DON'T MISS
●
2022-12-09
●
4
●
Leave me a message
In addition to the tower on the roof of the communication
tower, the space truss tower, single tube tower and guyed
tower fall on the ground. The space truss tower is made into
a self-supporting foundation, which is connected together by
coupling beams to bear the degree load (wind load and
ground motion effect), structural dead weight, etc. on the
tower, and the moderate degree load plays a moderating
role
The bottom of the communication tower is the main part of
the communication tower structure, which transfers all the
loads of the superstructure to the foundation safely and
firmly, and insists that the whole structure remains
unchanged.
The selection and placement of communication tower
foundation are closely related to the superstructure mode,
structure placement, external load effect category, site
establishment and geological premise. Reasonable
---
AIM OF THE EXERCISE:
Line by line, the data should be returned exactly as written.

ANSWER BOX:
DON'T MISS
●
2022-12-09
●
4
●
Leave me a message
In addition to the tower on the roof of the communication
tower, the space truss tower, single tube tower and guyed
tower fall on the ground. The space truss tower is made into
a self-supporting foundation, which is connected together by
coupling beams to bear the degree load (wind load and
ground motion effect), structural dead weight, etc. on the
tower, and the moderate degree load plays a moderating
role
The bottom of the communication tower is the main part of
the communication tower structure, which transfers all the
loads of the superstructure to the foundation safely and
firmly, and insists that the whole structure remains
unchanged.
The selection and placement of communication tower
foundation are closely related to the superstructure mode,
structure placement, external load effect category, site
establishment and geological premise. Reasonable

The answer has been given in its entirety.